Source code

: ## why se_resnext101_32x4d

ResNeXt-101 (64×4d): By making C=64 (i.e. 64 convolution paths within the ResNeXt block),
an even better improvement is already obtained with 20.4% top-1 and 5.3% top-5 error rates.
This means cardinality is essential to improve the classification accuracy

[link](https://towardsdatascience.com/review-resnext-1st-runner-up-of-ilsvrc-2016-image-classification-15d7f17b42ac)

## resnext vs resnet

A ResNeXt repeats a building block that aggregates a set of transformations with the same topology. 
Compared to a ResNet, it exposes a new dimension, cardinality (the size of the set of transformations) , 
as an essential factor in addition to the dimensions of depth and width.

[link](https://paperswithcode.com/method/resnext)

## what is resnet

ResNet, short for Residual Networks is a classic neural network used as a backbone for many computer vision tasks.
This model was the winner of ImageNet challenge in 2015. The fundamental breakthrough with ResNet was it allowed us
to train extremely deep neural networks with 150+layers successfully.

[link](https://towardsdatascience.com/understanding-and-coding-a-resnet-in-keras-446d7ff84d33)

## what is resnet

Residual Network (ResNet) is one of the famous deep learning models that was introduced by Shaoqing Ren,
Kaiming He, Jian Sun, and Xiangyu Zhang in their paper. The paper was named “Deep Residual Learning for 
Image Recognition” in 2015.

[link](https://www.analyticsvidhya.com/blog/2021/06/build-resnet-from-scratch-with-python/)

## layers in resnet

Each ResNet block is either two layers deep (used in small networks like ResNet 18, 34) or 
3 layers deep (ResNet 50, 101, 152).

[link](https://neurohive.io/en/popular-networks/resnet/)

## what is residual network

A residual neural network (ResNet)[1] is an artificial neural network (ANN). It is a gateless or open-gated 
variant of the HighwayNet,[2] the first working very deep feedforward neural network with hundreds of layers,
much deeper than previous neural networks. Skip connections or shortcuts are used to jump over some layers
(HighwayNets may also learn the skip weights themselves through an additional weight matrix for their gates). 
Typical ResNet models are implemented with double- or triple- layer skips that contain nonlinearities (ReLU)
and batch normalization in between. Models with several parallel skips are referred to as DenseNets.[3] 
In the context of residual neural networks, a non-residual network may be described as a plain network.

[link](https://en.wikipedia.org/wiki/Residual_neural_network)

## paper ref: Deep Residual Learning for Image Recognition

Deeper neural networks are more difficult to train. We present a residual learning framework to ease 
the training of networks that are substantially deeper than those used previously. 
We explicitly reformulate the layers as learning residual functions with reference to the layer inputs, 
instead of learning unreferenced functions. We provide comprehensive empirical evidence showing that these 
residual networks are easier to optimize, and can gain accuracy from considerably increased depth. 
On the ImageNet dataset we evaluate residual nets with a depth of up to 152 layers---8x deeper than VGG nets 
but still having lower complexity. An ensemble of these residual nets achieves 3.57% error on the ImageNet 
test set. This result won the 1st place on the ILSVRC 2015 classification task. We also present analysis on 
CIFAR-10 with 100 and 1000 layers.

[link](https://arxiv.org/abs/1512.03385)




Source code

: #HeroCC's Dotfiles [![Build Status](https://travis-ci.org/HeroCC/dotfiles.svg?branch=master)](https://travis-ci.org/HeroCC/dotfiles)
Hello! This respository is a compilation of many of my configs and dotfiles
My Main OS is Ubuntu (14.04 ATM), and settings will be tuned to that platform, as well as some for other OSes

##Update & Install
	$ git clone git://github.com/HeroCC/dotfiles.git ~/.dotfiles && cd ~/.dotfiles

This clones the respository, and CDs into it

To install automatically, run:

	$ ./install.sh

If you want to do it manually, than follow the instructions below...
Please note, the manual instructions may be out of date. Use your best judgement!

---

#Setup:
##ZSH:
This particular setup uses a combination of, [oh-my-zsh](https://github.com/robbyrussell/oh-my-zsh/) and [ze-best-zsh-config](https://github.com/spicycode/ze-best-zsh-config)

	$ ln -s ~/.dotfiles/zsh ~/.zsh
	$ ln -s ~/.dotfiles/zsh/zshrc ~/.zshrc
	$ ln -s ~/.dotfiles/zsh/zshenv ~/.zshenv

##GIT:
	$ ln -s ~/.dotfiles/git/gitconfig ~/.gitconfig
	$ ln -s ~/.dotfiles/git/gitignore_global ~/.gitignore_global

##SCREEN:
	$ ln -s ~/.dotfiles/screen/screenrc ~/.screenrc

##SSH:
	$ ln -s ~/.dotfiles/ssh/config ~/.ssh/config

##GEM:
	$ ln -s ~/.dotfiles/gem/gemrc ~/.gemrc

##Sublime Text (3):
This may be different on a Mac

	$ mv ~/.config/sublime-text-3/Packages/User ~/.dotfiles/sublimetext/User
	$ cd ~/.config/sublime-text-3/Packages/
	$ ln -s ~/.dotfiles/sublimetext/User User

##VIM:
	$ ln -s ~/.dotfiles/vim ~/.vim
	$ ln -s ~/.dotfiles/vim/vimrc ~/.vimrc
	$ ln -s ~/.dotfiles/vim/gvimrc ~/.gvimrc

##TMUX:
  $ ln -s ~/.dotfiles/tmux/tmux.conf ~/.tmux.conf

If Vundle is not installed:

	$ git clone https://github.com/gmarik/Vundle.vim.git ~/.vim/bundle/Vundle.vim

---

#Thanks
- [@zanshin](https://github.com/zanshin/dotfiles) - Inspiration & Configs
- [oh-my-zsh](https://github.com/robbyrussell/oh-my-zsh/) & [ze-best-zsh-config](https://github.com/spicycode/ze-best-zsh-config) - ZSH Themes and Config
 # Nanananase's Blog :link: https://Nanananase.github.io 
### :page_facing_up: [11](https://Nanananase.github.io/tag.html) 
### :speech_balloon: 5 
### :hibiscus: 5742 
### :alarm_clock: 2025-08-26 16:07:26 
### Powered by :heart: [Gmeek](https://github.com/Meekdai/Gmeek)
-=-=-
YOUR TASK: Reproduce verbatim the lines above, from the line with "ResNeXt-101 (64×4d): By" through the line with "Typical ResNet models".

ANSWER BOX:
ResNeXt-101 (64×4d): By making C=64 (i.e. 64 convolution paths within the ResNeXt block),
an even better improvement is already obtained with 20.4% top-1 and 5.3% top-5 error rates.
This means cardinality is essential to improve the classification accuracy

[link](https://towardsdatascience.com/review-resnext-1st-runner-up-of-ilsvrc-2016-image-classification-15d7f17b42ac)

## resnext vs resnet

A ResNeXt repeats a building block that aggregates a set of transformations with the same topology. 
Compared to a ResNet, it exposes a new dimension, cardinality (the size of the set of transformations) , 
as an essential factor in addition to the dimensions of depth and width.

[link](https://paperswithcode.com/method/resnext)

## what is resnet

ResNet, short for Residual Networks is a classic neural network used as a backbone for many computer vision tasks.
This model was the winner of ImageNet challenge in 2015. The fundamental breakthrough with ResNet was it allowed us
to train extremely deep neural networks with 150+layers successfully.

[link](https://towardsdatascience.com/understanding-and-coding-a-resnet-in-keras-446d7ff84d33)

## what is resnet

Residual Network (ResNet) is one of the famous deep learning models that was introduced by Shaoqing Ren,
Kaiming He, Jian Sun, and Xiangyu Zhang in their paper. The paper was named “Deep Residual Learning for 
Image Recognition” in 2015.

[link](https://www.analyticsvidhya.com/blog/2021/06/build-resnet-from-scratch-with-python/)

## layers in resnet

Each ResNet block is either two layers deep (used in small networks like ResNet 18, 34) or 
3 layers deep (ResNet 50, 101, 152).

[link](https://neurohive.io/en/popular-networks/resnet/)

## what is residual network

A residual neural network (ResNet)[1] is an artificial neural network (ANN). It is a gateless or open-gated 
variant of the HighwayNet,[2] the first working very deep feedforward neural network with hundreds of layers,
much deeper than previous neural networks. Skip connections or shortcuts are used to jump over some layers
(HighwayNets may also learn the skip weights themselves through an additional weight matrix for their gates). 
Typical ResNet models are implemented with double- or triple- layer skips that contain nonlinearities (ReLU)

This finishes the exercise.